----- Исходный отрывок -----

В число борцов против царящей в Америке капиталистической системы он на равных началах зачисляет и социалиста Дебса, и коммуниста Хейвуда, и демократа Лафолета. Ненависть Дос-Пассоса к капитализму еще не вполне осознанная ненависть коммуниста, но он уже сегодня стоит в рядах тех, которые поддерживают пролетариат в его борьбе с капитализмом, Дос-Пассос уже сегодня борется за уничтожение капиталистического строя.
Все это, вместе взятое, определяет особенности художественного стиля Дос-Пассоса. Мы видим, как он преодолевает раздробленность подавленного мелкобуржуазного сознания, как он создает обобщенные типические образы, как он своим романом дает определенное обобщенное суждение о смысле капиталистического мира, показывает ряд типических обстоятельств и типических людей капиталистической Америки; но раздробленность познания и изображения мира предстоит перед нами в „42-й параллели“ еще не в снятом, не в преодоленном до конца виде. Мы присутствуем при самой борьбе писателя за преодоление раздробленности, мы видим, как на наших глазах критическое революционное обобщение сменяет распыленную сутолоку деталей, потерявших качественную целостность образов.
Сквозь поверхностно-непосредственную эмпирическую суету кинохроники и киноглаза Пассос пробивает смысловые линии повестей об отдельных типических персонажах (Мак, Джени и т. д.). Повести эти раскрывают многое из существенного содержания жизни капиталистического города, они вскрывают типические процессы, протекающие под внешней сутолокой его жизни. Свои обобщения Пассос строит при помощи типических биографий, рассказов об отдельных людях. Но он еще не умеет раскрыть до конца смысл жизни капиталистического города. Судьбы его героев даны не в свете классовой борьбы. Отдельные люди — все еще исходные точки движения, одиночки, перемалывающиеся в жерновах капиталистической системы. Герои не связаны в романе каким-либо одним сюжетным событием или единой сюжетной линией. Подобно тому как в капиталистическом обществе люди, не участвующие в политической борьбе, живут независимой друг от друга жизнью, лишь в какие-то моменты сталкиваясь между собой для того, чтобы вновь разойтись, отдельные жизненные пути героев Пассоса пересекаются в романе, расходятся, вновь пересекаются и т. д.
Но отсутствие единой сюжетной линии не разбивает романа на ряд разрозненных повестей об отдельных людях. Совокупность биографий создает в результате обобщенное представление о современном капиталистическом обществе и о судьбе в его условиях мелкобуржуазных слоев. Обобщение это далеко не полноценное, в нем нет еще примата социального над индивидуальным, но оно во всяком случае дает победу реалистической тенденции в творчестве Пассоса над тенденцией позитивистического раскалывания мира.
Реализм Пассоса еще не говорит, повторяем, полной правды о капиталистическом мире. Писатель не умеет пока еще показать в образах силы преодоления капитализма. Но он дает важную часть правды о капитализме. Он вскрывает его потрясающую бесчеловечность, он заражает подлинной ненавистью к нему, он дает возможность марксистско-ленинской критике на его романах показать, что спасение от капитализма несет только пролетарская революция, только диктатура пролетариата.
Его реализм — в тех сторонах творчества, где выступает реалистическая тенденция — еще не является социалистическим реализмом, но это уже антикапиталистический революционный реализм.

-----

Цель:
Кого, согласно отрывку о творчестве Дос-Пассоса, писатель на равных началах зачисляет в число борцов против капиталистической системы в Америке?

----- Исходные сведения -----

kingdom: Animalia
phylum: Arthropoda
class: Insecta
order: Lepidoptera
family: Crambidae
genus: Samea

-----
----- Исходные сведения -----

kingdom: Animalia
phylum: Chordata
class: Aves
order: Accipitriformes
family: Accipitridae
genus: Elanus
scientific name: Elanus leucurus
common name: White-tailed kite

-----
----- Исходные сведения -----

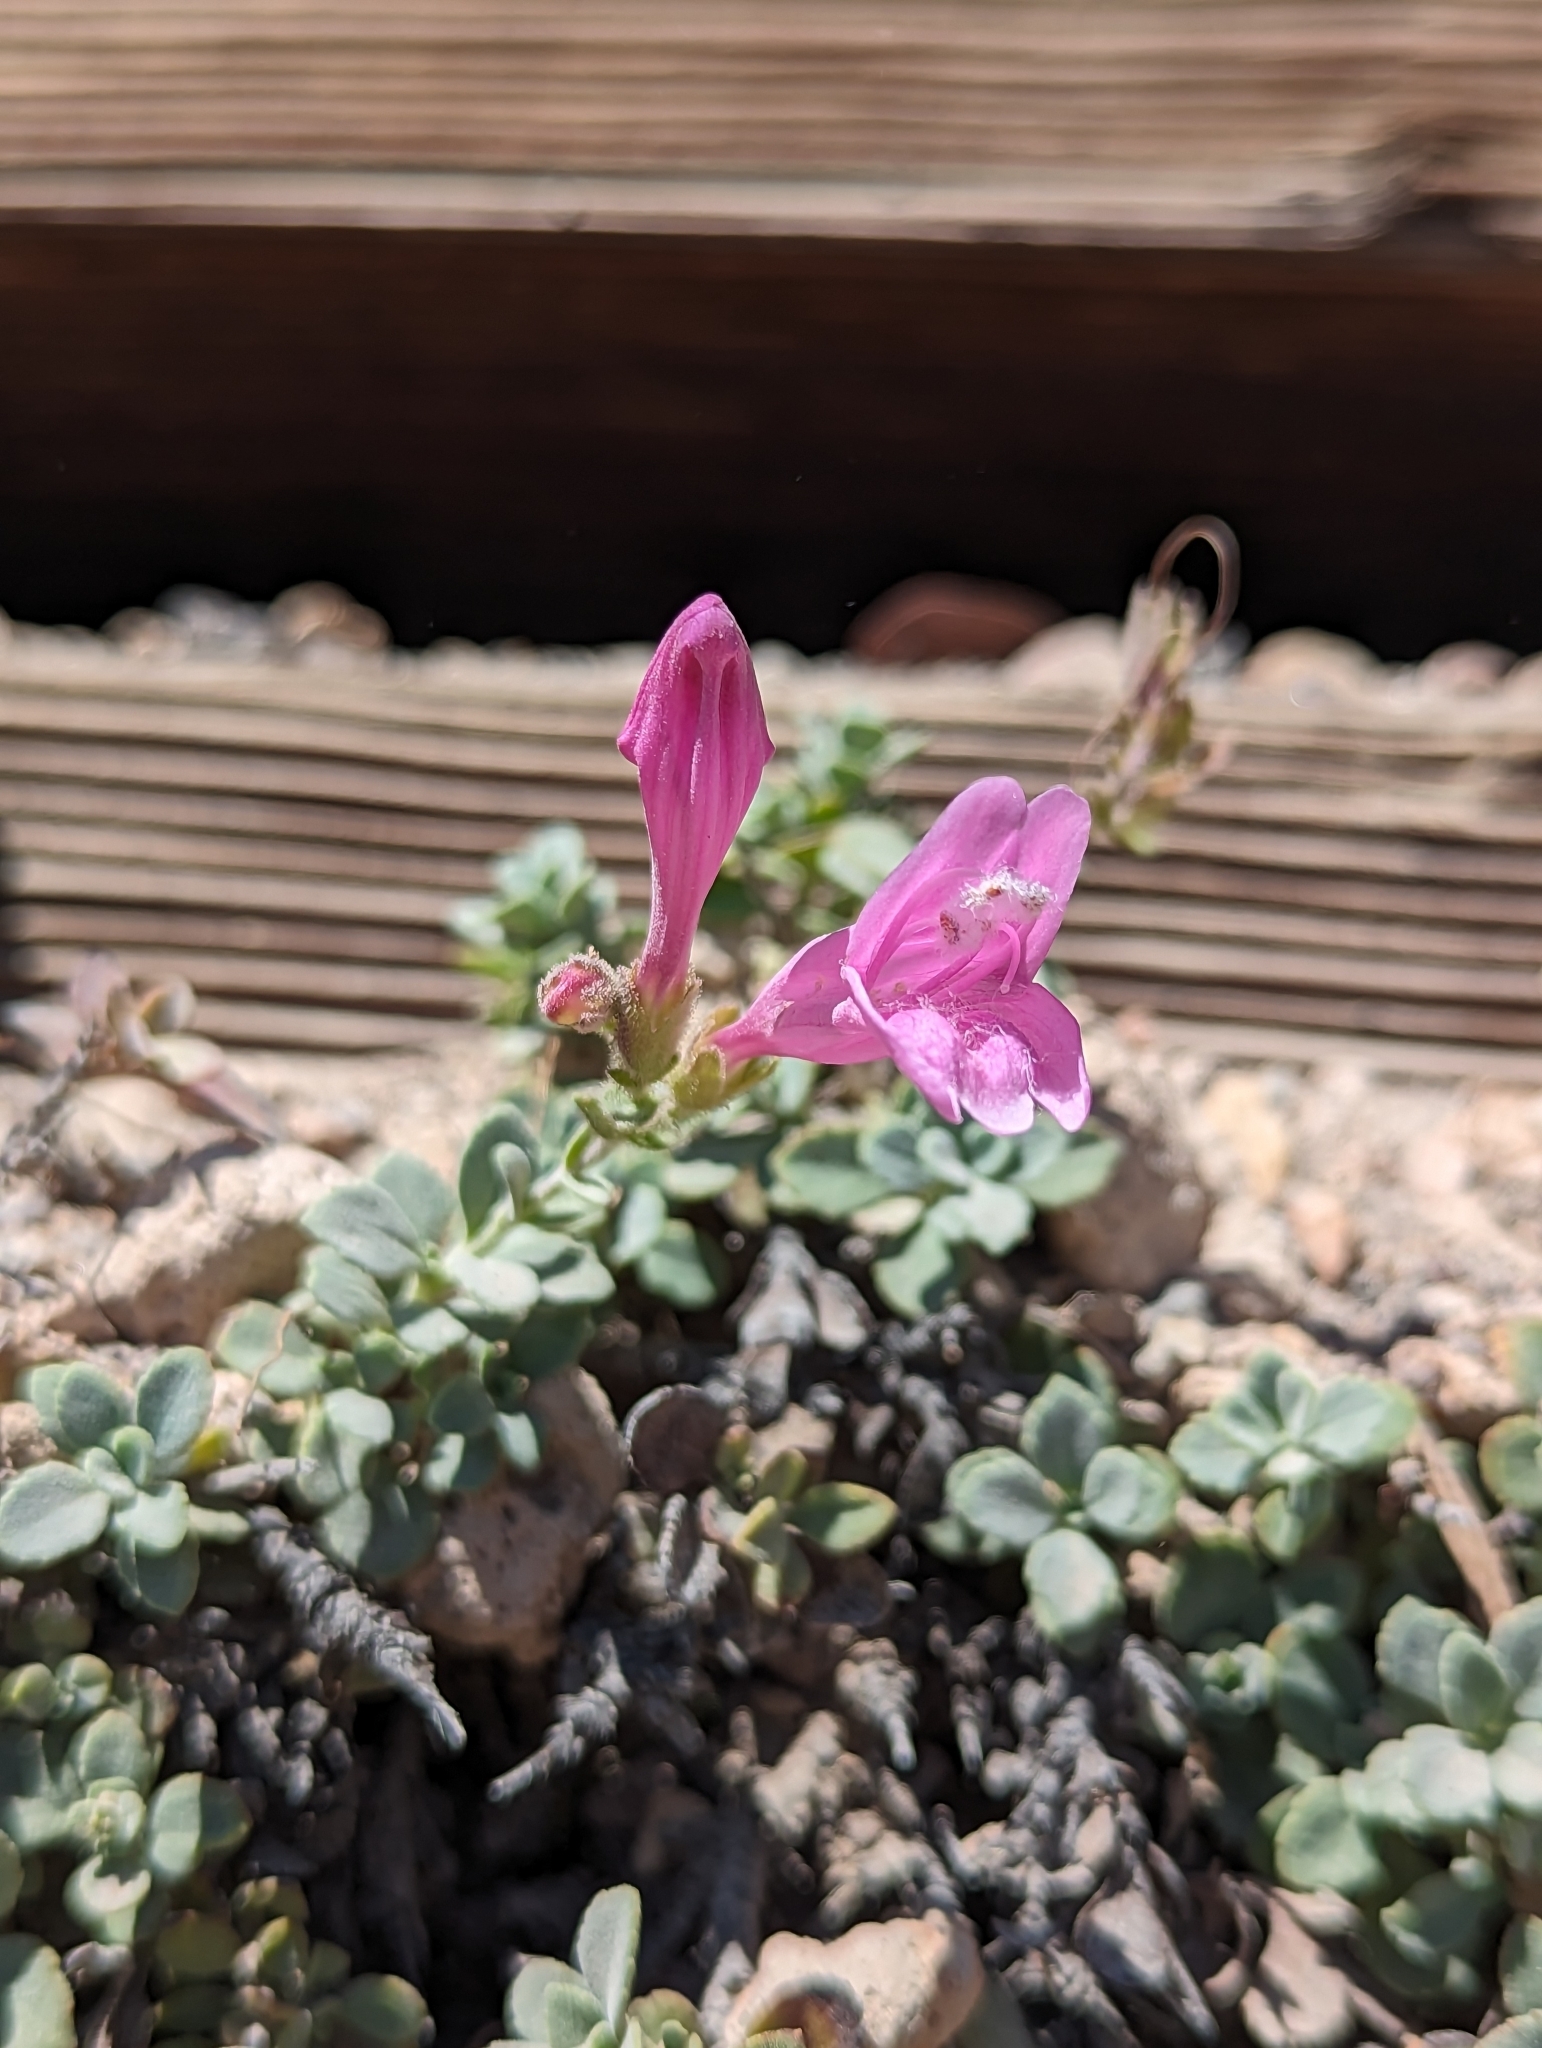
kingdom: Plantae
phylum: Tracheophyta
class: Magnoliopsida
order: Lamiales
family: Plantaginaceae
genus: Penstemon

-----

Выполненное задание:
Социалиста Дебса, коммуниста Хейвуда и демократа Лафолета.